I've been chatting with a friend of mine of late and the subject of god and religion arises. He is far more a believer than I but not necessarily religious. Still there is definitely a level of faith in him that I've never achieved. I've gone through various phases of my spiritual life. My mother left the Catholic church as a young adult because she was tired of being told what movies she couldn't see, so my childhood was very much a patchwork of going to various churches while she sought a spiritual home. In a not unexpected (at least for me) twist of fate, she didn't find one until she was dying in a Catholic hospice and discovered maybe she hadn't left the church as far behind as she thought.
As a pre-teen I was obsessed with the Catholic church myself, maybe as a form of rebellion, maybe because I like rituals and high drama with my spirituality. My grandmother thought this a wonderful thing and began taking me to church each Sunday. I never received communion though so I wasn't fully participatory. I took it very seriously though and remember praying regularly, for the outcome of baseball games mostly. By the time I was a teenager I found the church left me cold. In fact Christianity left me cold. I started reading up on Wicca and paganism. Somehow I felt a religion that pre-dated the Judeo-Christian ones, would somehow be closer to a universal truth. I considered myself a Wiccan witch, kept my sabbaths and did my rituals. Funny thing about that though, when you start to meet people in that religion in large groups you can get a little freaked out by them. As an adult I've met a lot of people (or virtually met them at least), often knitters, who are lapsed pagans like me and they're always cool but I sure as hell didn't find them back then. I left the trappings of Wicca behind and settled in to what is basically a non-practicing pagan. That's what I declared myself to be for most of my adult life.

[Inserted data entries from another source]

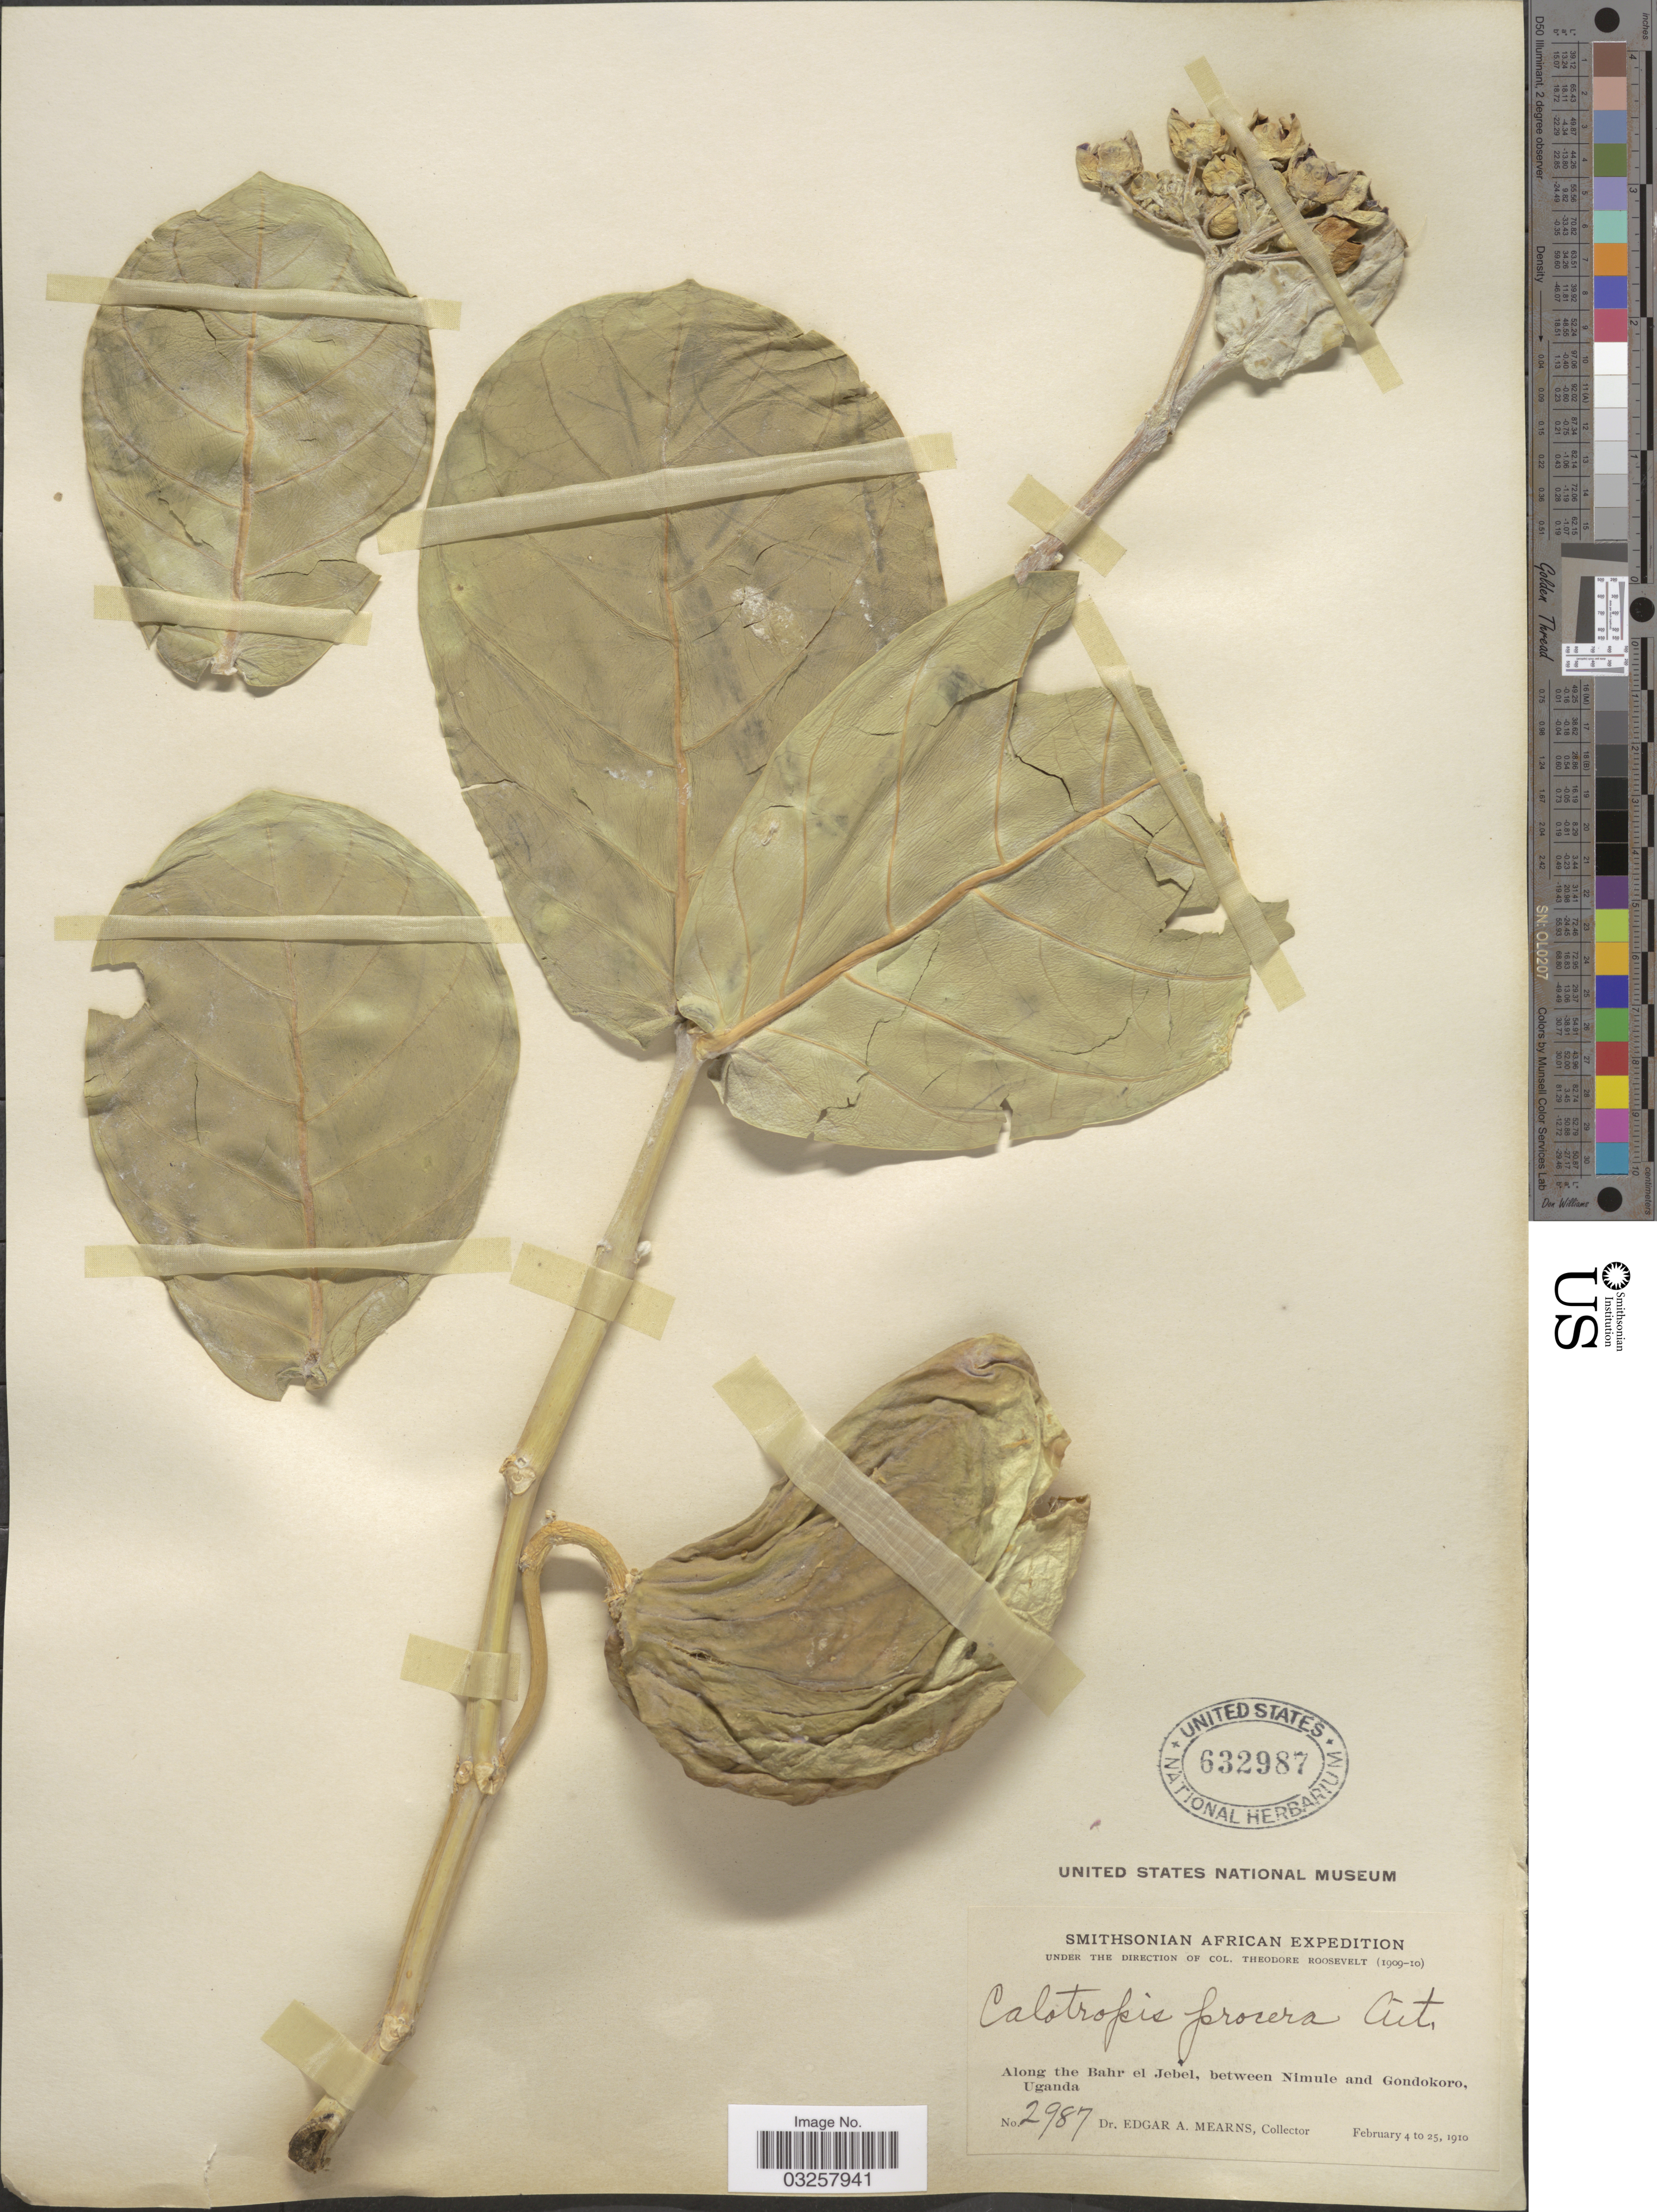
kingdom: Plantae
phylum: Tracheophyta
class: Magnoliopsida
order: Gentianales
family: Apocynaceae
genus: Calotropis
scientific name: Calotropis procera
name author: (Aiton) W.T. Aiton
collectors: E. A. Mearns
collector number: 2987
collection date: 1910-02-04/1910-02-25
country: Uganda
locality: Along the Bahr el Jebel, between Nimule and Gondokoro.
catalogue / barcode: US 632987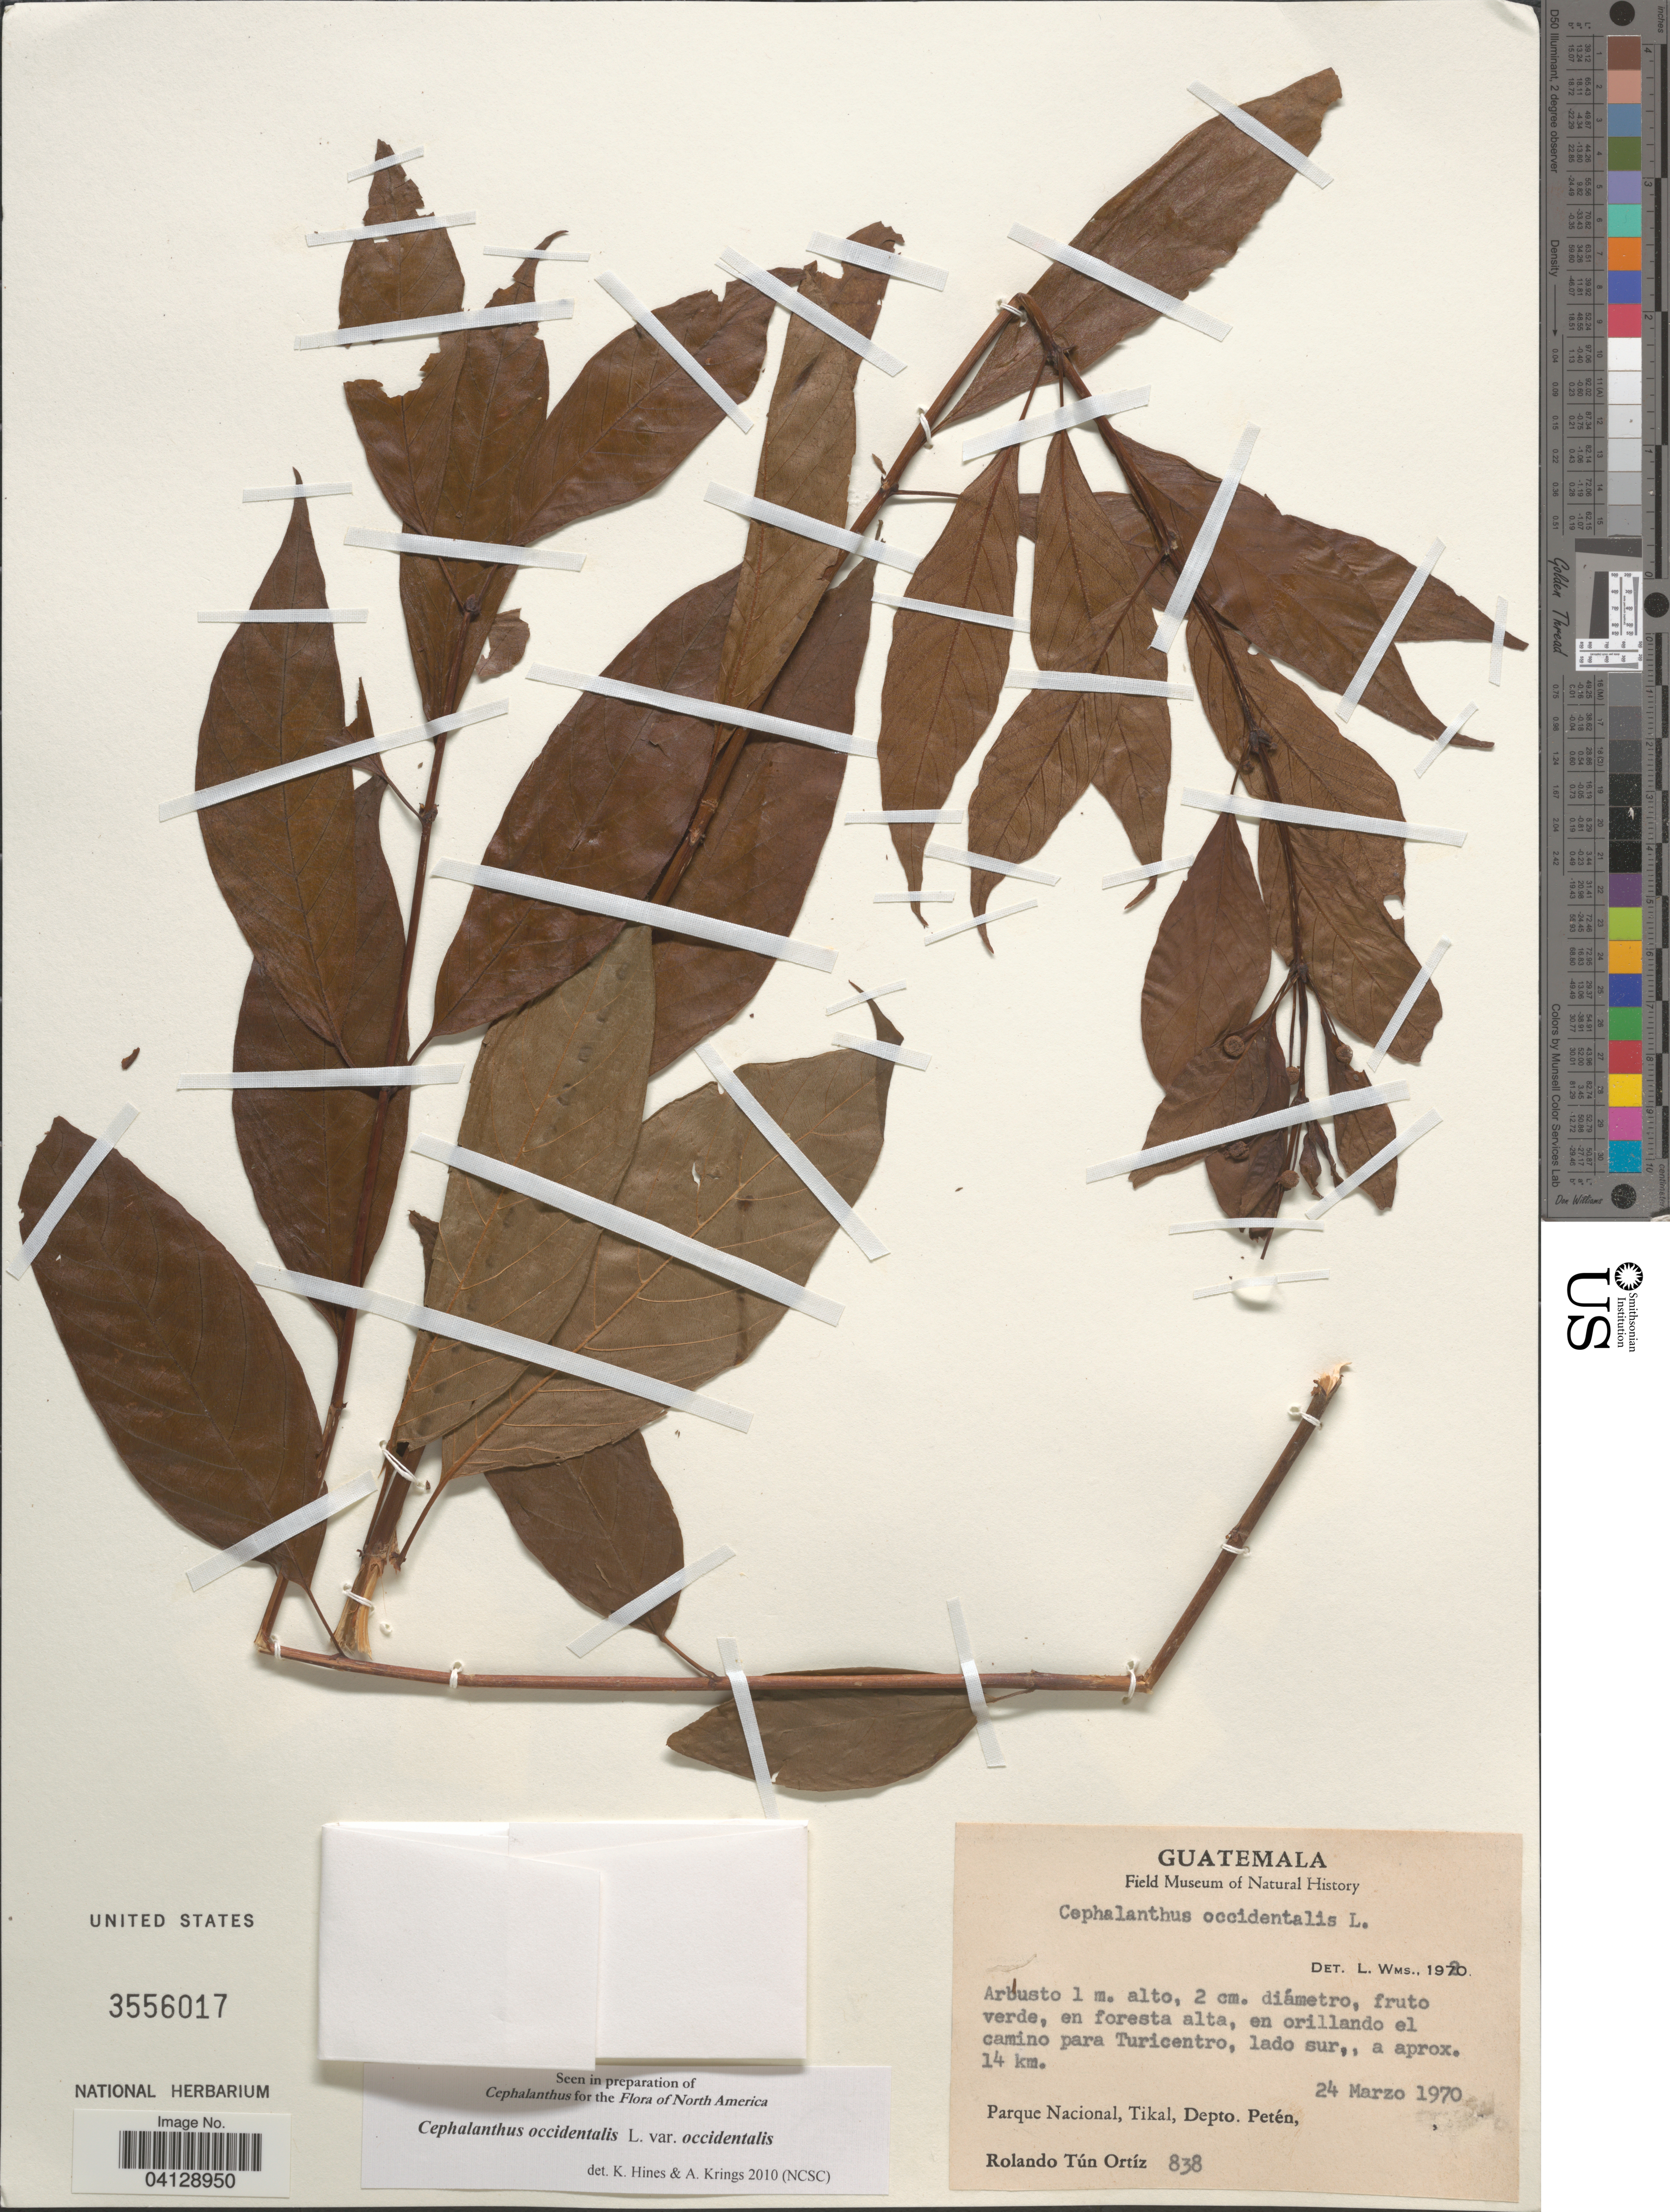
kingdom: Plantae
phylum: Tracheophyta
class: Magnoliopsida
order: Gentianales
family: Rubiaceae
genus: Cephalanthus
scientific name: Cephalanthus occidentalis var. occidentalis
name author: L.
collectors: R. T. Ortíz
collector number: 838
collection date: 1970-03-24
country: Guatemala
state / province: El Peten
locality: En orillando el camino para Turicentro, lado sur, a aprox. 14 km. Parque Nacional, Tikal, Depto. Petén.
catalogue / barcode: US 3556017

My views now could best be described as wide ranging I suppose. I believe in something, I just can't put a name, face or particular faith to it. I think religion is a crutch but that's not an insult. People need crutches to survive and there is nothing wrong with that. We all put the face we need on the spirit who helps us get through our lives. I had mother issues so I needed a Mother Goddess. Many need a paternal figure and we all need to believe in unconditional love and acceptance. Even if it seems many of today's most vocal Christians don't seem to espouse it.
I like the idea of deism, which at its most basic says that the world is fundamentally too amazing not to have been created by a sentient being but that being moved on to other things and plays no part in our lives today. I can get behind that but on occasion I still fall back on talking to my Goddess or casting a protection spell in my head just to make me feel better. I'm not above using crutches myself.
I have friends who are atheists and I'm supportive of that as well. In the end they too have faith, in science, in themselves and in the idea that this is all there is and that's ok. I think if you can believe and accept that it must be very freeing in its own way.
I suppose the people I actually feel bad for are what my Dad called himself, a hopeful agnostic. My Dad loved science and was raised in the Presbyterian church. He's the one who taught me to read the bible as literature and to question anything and everything but he really and truly wanted to believe in something bigger than himself and something more than this life. Like the deists he found it hard to believe the order and beauty of nature was a random occurance but couldn't quite make the leap to having faith in something. I think that's very sad.
I suppose in the end I think the most important thing is belief, whether in its something or just in life itself. Also we need to understand far better than one person's spiritual path doesn't look like another's. No one religion, faith or belief has the answer for everyone. In fact in my mind it should be a fairly private journey, only shared with those who you discover are on the same path. A certain amount of certainty in a natural scientific order of things or karma or heavenly reward makes getting out of bed everyday a little easier and anything that makes life a little easier is good for the soul.